The original version of this was published September 27, 2002, in the Moscow Times.
Last week, we explored the extremist texts underlying the Bush Regime's maniacal foreign policy: the PNAC plans for global dominance. On the very day that column was published, George W. Bush made these dreams the official "National Security Strategy" of the United States.
In many ways, this bellicose document represents the final twinning of Bush and his shadow, Osama bin Laden. There has always been a remarkable symmetry between these two sons of privilege: pampered, high-living wastrels in their youths, each coasting on his father's name and money, then turning to a grim fundamentalism with simplistic creeds that overpowered their humanity.

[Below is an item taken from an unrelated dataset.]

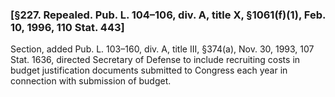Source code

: ### [§227. Repealed. Pub. L. 104–106, div. A, title X, §1061(f)(1), Feb. 10, 1996, 110 Stat. 443] ###

Section, added Pub. L. 103–160, div. A, title III, §374(a), Nov. 30, 1993, 107 Stat. 1636, directed Secretary of Defense to include recruiting costs in budget justification documents submitted to Congress each year in connection with submission of budget.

Both believe you must strike your perceived enemies, without provocation, before they strike you. Both accept that innocent people will die in these "pre-emptive attacks," but consider it an acceptable price to pay for combating "evil." Both utterly reject the way of peace – unless it's the peace of the conqueror, the bold warrior who serves God with the sword: "The only path to safety is the path of action." (Which man said that? Hint: he doesn't live in a cave.) Finally, both believe there is only one acceptable vision of reality, and both are willing – no, eager – to impose that vision by force.
Now, this dark fraternity finds "legitimate" expression in the new security strategy. Bush begins with a grandiose flourish, proclaiming that, in all of Creation, there is but "a single sustainable model for national success." That model, needless to say, turns out to be the rarefied world of the American elite at the turn of the 21st century, where the wealthy must never be encumbered in any way by restrictions of law, regulation, popular will, morality or common sense. Air, earth, water and sky must be laid bare to exploitation by the powerful, whose investments are guaranteed by the military might of the state.
Bush not only recommends this model to others, he insists they follow it, or else they'll be ranged with those who "reject basic human values and hate the United States" – an act of apostasy that makes them targets for "the path of action." In any case, no country, friend or foe, will be allowed to pursue even the "hope of surpassing or equaling the power of the United States," says Bush. How will they be dissuaded from such a foolish course? Simple – by "the unparalleled strength of the United States armed forces and their forward presence" throughout the globe.
Naturally, this bristling military occupation of the earth will not be carried out for "unilateral advantage," but only to advance "human freedom." What is freedom? Here is Bush's definition, with some slight exegesis.
Freedom, Bush says, means people can "say what they think" – unless of course they criticize the Regime and its allies too harshly or demonstrate against the president or speak with a strange accent in a Georgia restaurant, in which case they will be denounced as terrorists, fired from their jobs, arrested for stepping out of officially circumscribed "free speech zones," or chased down the Florida highways by Jeb Bush's stormtroopers, all of which happened recently in the heartland of the "single sustainable model."
Freedom, Bush says, means people can "choose who will govern them" – unless of course they choose the wrong person, as the American people did in 2000, in which case a better leader will be appointed for them.
Freedom, Bush says, means people can "worship as they please" – unless of course, they worship a god who calls for the wrong kind of holy war, or a god who enjoys the sacrament of ganja, or a god who denounces the rich, demanding that we give everything to the poor and live in common, or a god who promotes polygamy or blesses homosexual marriage or does anything that offends the sensibilities or threatens the privileges of the Single Sustainables.
Freedom, Bush says, means people can "educate their children, male and female" – unless, of course, you want to educate them about sex or evolution or the history of all the crimes that governments have committed in their name.
Freedom, Bush says, means people can "own property" – if they can afford it, that is, or unless some rich wastrel wants to, say, build a baseball stadium on it, or drill for oil under it, or put a military base on it, in which case it will be taken away.
Freedom, Bush says, means people can "enjoy the benefits of their labor" – unless, of course, they have unionized in order to procure these benefits, in which case they can be fired or beaten or killed, as happens every day in countries employing the "single sustainable model."
"These values of freedom," Bush says, "are right and true for every person, in every society" – except, of course, when they are not, and always exempting those countries (such as Pakistan, Saudi Arabia, China, Colombia, etc. etc.) that repress and/or murder their own people but don't interfere unduly with the profits of the Bush family and the other Sustainables.
Tellingly, Bush's list of basic freedoms contains no right of privacy, no inviolability of person, no right to information about government actions, no right of redress for wrongs inflicted by the powerful, nor a host of other freedoms once considered essential to the liberty of an independent citizen.